In [None]:
#import nessessary libraries
import numpy as np 
import pandas as pd
import matplotlib.pyplot as plt

# 1. Read the data from .csv file

In [None]:
"""
- 1st way: data = pd.read_csv('path/to/your/file.csv')
- 2nd way: data_indexed = pd.read_csv('path/to/your/file.csv', index_col='column_name')
  The value in index_col must unique 
"""
dataset_path = 'IMDB-Movie-Data.csv'
data = pd.read_csv(dataset_path) # 1st way
data_indexed = pd.read_csv(dataset_path, index_col='Title') # 2nd way


# 2. View the data

In [None]:
"""
- data.head(): show the first 5 rows of the data
"""
data.head()

# 3. Understand some basic information about the data

In [None]:
data.info()

In [None]:
data.describe()

# 4. Data selection - Indexing and Slicing data

In [None]:
"""
From the data, we can extract any column to become a Series or Dataframe, depend on the way we extract it
"""

data['Genre'] # extract the Genre column to become a Series

In [None]:
data[['Genre']] # Extract the Genre column to become a Dataframe

In [None]:
"""
We can alse choose and extract multiple columns to become a Dataframe
"""

some_cols = data[['Title', 'Genre', 'Actors', 'Director', 'Rating']] # choose the column manually
print(some_cols)

In [None]:
data.iloc[10:15][['Title', 'Genre', 'Actors', 'Director', 'Rating']] # choose the column by index using iloc

# 5. Data selection - Based on Conditional filtering

In [None]:
"""
Take movies from 2010 to 2015 with rating < 6.0 & revenue > 95% of the data
"""

# Dataset excerpt:
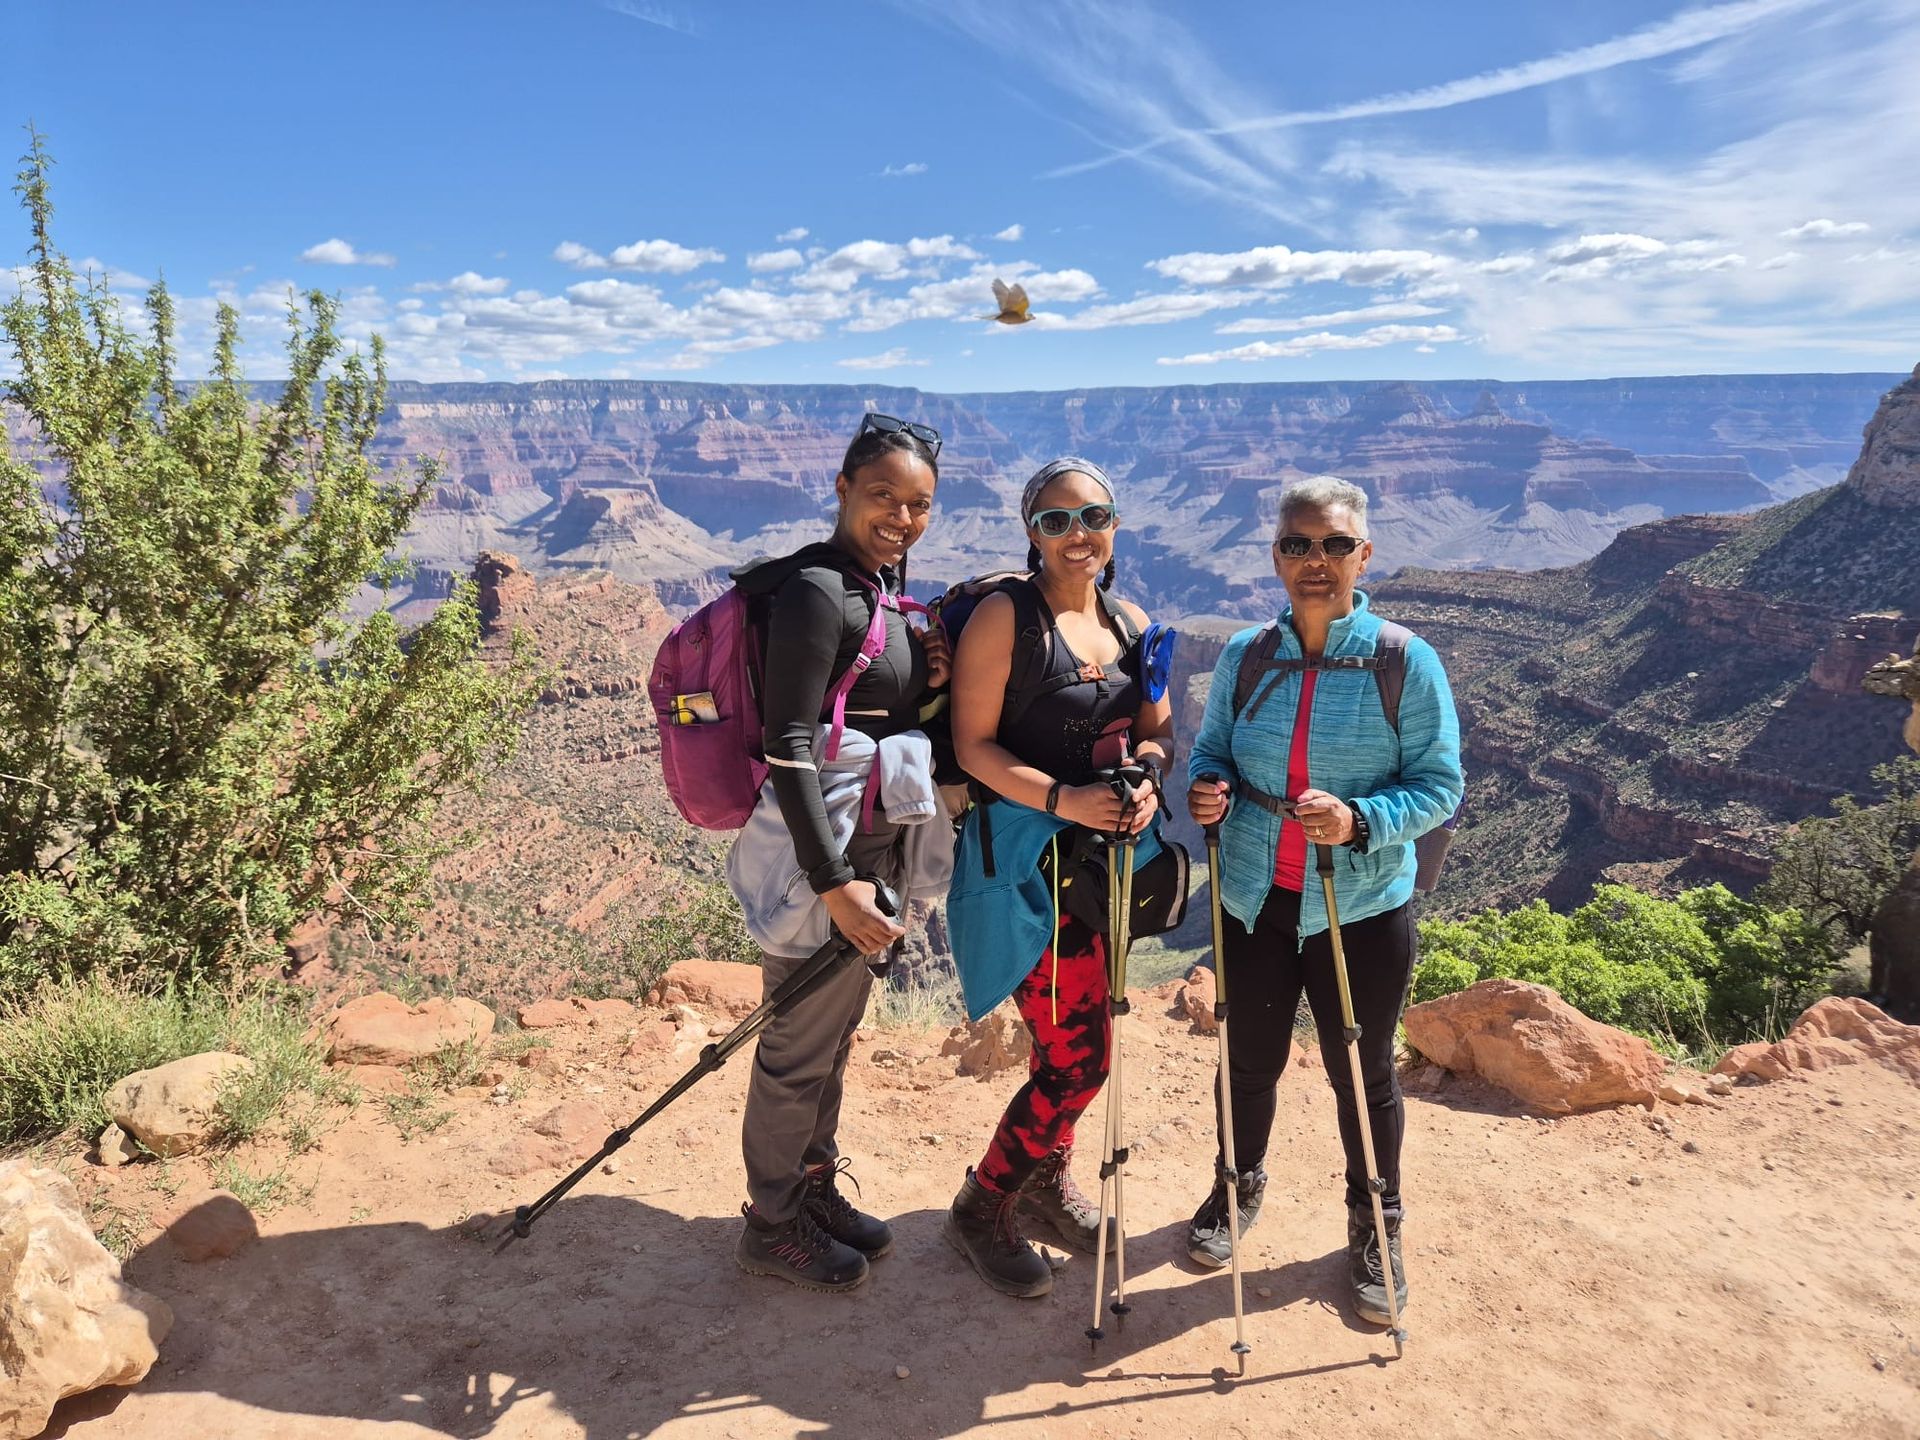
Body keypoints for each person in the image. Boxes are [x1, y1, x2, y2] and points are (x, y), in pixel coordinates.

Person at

# Work instructions:
Say whether each statement agrees with the pandas notebook, answering yes or no and quoting the words that decide it:
1. data.head() shows the first five rows.
2. The second way of reading the file uses the Genre column as the index.
3. data[['Genre']] gives a Series.
The lines have no part in this exercise.

# Written reply:
1. Yes: "data.head(): show the first 5 rows of the data"
2. No: "data_indexed = pd.read_csv(dataset_path, index_col='Title') # 2nd way"
3. No: "data[['Genre']] # Extract the Genre column to become a Dataframe"